• feyza şule güngör tarafından yazılan, maarif mektepleri yayınları tarafından 2018'de basılan, sinema sanatının hakkını veren yirmi filmin felsefe ışığında hakkıyla değerlendirildiği kitap.

    kitabın ön sözünde; her yönetmenin kendi iç ritmini, kendi kişisel yolculuğunu, düşünsel ve ruhsal dünyasını filmlere aktardığını söyleyen güngör şöyle devam eder:
    "tarkovski hakikati usul usul arar, lars von trier sarsar, tekme atar, bergman naifçe zihninizi dürter, angelopoulos illaki kalbinizi ağrıtır."
    filmlerini değerlendirdiği yönetmenlerin her birinin bir kimliği olduğu ve bu kimliği onlara işledikleri temaların kattığı düşüncesinden hareket eden yazar, seçtiği filmlerin kendilerine özgü sinemasal kimlik ve tavırlarını dikkate almış ve analizlerini belli temaları öne çıkararak yapmış:

    -yedinci mühür; (ölüm)
    -yaban çilekleri; (yaşlılık ve bellek)
    -persona; (susmak ve konuşmak)
    -raşomon; (yalan ve gerçeklik)
    -ran; (kabil sendromu)
    -budala (hakuchi); (iyilik)
    -dogville; (yabancılık)
    -manderlay; (özgürlük)
    -karanlıkta dans (dancer in the dark); (güven-çaresizlik)
    -beş vakit; (baba-oğul)
    -korkunç ivan (ivan grozni); (güç-zayıflık)
    -saatler (the hours); (kadın)
    -sonsuzluk ve bir gün (eternity and a day); (tamamlanmamışlık)
    -ulis'in bakışı; (yolculuk)
    -casablanca; (aşk)
    -stalker; (eşikler)
    -ayna (zerkalo); (çocukluk)
    -dünyanın bütün sabahları; (sanat ve yalnızlık
    -günaha son çağrı (the last temptation of christ); (gerçeklik-kurgu)
    -zorba; (yaşam coşkusu)
    -derviş (derviş ve ölüm); (ölüm ve adalet)
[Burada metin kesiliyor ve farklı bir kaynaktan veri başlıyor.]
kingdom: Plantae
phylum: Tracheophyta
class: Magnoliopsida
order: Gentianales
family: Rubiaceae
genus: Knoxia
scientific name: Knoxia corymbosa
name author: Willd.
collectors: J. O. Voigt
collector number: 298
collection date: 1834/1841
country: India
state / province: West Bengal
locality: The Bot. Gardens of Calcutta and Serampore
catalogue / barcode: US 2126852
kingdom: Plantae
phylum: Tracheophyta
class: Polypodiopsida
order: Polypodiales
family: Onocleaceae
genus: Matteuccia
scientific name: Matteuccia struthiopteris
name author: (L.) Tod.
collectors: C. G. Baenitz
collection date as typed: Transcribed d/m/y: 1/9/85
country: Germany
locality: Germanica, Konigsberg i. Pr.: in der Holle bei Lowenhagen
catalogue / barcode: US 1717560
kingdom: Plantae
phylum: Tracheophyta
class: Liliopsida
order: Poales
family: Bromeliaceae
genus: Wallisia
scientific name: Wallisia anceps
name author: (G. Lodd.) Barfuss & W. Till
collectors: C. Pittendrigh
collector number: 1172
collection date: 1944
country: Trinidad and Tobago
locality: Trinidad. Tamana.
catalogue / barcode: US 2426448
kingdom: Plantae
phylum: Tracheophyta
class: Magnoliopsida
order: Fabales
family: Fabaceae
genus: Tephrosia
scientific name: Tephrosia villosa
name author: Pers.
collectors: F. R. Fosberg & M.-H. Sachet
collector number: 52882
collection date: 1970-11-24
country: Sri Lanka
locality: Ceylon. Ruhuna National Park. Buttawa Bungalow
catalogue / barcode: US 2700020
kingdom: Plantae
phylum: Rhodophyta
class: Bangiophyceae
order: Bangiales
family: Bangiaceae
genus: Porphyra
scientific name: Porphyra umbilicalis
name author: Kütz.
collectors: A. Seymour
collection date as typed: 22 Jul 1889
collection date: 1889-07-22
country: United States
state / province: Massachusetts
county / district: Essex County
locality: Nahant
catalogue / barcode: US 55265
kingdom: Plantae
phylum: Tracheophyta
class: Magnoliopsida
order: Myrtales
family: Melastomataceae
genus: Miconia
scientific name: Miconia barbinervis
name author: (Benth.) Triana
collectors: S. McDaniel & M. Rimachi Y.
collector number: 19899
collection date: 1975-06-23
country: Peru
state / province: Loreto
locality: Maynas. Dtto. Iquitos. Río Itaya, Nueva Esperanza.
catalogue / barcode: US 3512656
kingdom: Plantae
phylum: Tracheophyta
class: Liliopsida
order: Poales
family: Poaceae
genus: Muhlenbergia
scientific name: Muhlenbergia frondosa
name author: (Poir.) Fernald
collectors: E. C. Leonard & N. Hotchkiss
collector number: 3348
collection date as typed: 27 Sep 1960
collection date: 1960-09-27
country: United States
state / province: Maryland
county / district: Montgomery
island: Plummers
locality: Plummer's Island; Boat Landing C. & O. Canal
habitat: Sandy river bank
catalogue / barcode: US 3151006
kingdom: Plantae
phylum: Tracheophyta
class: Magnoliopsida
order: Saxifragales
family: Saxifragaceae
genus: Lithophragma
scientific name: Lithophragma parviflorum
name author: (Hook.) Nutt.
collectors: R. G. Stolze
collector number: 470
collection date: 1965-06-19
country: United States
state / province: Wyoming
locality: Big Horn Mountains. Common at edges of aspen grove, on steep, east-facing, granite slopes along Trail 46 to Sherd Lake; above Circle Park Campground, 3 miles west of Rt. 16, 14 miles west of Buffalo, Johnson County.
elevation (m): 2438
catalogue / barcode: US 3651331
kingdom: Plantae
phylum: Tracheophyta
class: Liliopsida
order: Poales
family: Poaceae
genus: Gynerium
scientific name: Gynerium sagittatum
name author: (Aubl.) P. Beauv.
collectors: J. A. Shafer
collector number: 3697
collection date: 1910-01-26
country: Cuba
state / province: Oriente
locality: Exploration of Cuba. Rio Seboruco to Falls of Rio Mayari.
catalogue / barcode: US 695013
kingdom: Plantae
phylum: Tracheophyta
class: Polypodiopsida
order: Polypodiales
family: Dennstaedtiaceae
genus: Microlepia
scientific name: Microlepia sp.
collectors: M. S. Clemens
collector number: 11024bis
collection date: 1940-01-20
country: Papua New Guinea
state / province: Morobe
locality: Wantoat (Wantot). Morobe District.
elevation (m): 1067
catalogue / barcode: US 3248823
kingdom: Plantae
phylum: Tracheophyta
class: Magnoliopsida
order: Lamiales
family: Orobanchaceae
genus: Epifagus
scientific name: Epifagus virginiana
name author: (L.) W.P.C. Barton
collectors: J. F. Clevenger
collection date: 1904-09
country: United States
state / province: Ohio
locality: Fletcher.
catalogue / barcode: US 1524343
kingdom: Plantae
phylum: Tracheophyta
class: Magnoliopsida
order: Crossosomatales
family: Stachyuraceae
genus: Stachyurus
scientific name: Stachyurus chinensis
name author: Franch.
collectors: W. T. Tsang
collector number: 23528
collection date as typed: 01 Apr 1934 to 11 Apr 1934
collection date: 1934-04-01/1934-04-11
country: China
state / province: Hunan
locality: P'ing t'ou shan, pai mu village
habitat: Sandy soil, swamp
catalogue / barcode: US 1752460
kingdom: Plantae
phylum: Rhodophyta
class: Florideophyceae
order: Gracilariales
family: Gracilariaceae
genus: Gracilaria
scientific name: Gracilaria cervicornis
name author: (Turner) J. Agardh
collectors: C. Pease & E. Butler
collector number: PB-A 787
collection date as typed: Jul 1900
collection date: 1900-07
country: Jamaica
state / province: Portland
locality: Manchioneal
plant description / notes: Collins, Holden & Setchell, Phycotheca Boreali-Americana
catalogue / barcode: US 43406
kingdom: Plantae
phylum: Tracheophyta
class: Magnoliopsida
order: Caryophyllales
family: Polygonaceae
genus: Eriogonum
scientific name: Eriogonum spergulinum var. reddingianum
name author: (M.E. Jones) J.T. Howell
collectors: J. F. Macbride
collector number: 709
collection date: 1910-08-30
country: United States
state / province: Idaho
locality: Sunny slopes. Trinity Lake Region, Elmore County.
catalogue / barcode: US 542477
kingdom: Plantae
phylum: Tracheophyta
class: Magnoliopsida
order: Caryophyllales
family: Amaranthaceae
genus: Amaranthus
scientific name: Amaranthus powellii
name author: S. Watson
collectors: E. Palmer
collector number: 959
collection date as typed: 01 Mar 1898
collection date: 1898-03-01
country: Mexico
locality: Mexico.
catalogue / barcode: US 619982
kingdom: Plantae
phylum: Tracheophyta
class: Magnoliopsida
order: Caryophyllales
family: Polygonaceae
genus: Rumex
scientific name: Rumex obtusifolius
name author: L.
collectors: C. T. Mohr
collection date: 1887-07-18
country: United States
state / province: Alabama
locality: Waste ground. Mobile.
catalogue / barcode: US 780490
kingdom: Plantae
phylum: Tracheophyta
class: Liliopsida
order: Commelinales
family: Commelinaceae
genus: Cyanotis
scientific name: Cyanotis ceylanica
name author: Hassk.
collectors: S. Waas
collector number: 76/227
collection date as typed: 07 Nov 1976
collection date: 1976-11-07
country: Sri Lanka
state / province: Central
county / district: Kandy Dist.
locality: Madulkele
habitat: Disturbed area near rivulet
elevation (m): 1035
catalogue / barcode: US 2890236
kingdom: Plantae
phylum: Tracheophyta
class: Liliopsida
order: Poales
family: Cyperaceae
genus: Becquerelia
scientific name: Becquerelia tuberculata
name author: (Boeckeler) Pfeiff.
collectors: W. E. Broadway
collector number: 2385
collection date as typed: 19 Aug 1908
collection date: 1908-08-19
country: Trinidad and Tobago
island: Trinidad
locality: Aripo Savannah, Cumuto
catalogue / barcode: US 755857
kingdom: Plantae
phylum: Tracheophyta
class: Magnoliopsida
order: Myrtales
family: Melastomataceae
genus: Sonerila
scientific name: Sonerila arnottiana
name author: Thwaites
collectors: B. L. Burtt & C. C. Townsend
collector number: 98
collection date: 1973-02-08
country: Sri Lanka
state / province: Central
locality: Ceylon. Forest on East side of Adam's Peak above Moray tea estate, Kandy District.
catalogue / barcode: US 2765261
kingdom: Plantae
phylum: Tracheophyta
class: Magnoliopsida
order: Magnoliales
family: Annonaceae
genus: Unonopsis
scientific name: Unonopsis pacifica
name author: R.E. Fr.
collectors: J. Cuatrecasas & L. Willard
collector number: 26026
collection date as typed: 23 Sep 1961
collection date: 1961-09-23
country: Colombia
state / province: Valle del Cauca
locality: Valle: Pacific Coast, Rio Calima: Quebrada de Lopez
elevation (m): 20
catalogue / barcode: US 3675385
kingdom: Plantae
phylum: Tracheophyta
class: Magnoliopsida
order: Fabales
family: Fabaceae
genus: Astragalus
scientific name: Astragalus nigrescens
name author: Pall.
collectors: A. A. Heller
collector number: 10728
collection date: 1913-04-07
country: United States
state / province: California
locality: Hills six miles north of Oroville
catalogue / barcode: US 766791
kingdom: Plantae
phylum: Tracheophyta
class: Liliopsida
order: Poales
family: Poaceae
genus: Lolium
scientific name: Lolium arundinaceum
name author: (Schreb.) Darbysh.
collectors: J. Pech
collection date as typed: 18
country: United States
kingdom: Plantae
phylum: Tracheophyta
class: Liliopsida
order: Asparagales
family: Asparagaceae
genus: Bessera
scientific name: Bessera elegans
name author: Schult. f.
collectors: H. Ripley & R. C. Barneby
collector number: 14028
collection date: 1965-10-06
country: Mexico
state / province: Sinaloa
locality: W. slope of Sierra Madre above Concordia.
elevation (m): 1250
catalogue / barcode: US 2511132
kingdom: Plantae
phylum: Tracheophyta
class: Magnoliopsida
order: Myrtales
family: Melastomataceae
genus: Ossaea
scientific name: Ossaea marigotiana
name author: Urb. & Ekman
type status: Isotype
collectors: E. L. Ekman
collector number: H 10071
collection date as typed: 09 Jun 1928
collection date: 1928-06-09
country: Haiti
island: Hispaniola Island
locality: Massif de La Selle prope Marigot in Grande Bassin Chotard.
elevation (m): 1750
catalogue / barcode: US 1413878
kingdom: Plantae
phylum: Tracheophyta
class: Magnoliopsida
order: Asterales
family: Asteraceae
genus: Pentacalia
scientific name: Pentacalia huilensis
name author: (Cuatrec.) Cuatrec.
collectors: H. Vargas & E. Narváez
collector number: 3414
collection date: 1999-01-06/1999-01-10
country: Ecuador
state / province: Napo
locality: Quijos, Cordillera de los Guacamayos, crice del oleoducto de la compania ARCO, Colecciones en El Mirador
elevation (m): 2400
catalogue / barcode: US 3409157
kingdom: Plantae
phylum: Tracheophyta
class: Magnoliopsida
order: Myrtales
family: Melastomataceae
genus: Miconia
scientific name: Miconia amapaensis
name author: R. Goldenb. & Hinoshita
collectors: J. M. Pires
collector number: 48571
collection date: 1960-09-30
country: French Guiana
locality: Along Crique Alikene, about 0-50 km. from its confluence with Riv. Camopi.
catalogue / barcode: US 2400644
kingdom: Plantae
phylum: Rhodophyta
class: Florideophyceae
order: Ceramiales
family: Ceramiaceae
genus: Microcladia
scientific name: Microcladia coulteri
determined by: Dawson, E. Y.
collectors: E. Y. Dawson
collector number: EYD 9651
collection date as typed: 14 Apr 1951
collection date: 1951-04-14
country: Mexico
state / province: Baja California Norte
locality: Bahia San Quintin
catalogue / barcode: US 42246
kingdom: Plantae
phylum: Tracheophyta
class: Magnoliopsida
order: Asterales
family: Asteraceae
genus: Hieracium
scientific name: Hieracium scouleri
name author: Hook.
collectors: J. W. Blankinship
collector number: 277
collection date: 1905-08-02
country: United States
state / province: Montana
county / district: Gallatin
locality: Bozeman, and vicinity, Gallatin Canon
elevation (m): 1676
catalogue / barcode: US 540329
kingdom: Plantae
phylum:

    felsefe bölümü öğretim üyesi olan feyza şule güngör, değerlendirdiği filmlerin kendi duygu dünyasında yarattığı katharsis etkilerinin yorumlarını oldukça sade ve edebi bir dille aktarmış. derinliği ve üzerinde durulması gereken pek çok yönü yani ayakkabıdaki taşı çok fazla olan filmleri ele almakla birlikte kısa ve öz tuttuğu analizlerde sadece kendisini çarpan noktaları irdelemiş. bunu yaparken de metni ağırlaştıracak, lüzumu olmayan felsefi terimleri yazılara boca etmekten özellikle kaçınmış. sonuçta da keyifle okunan, ele aldığı filmleri merak ettiren, izlenmiş olanlar hakkında bir daha düşünmeyi sağlayan güzel bir çalışma çıkmış ortaya.

    yalnız, etik olmadığını düşündüğü için filmler hakkında detay vermekten kaçınmasını tuhaf karşıladım. vizyondan kalkmış, üzerinden on yıllar geçmiş bir filmin eleştirisini-analizini yaparken spoiler ve detay vermekten kaçınmak, hele de bunu bir kitap çalışmasında yapmak gereksiz ve abartılı bir hassasiyet olmuş. ki zaten birçok filmde bundan kaçınılamadığını görmüş ve pekala uygulamış.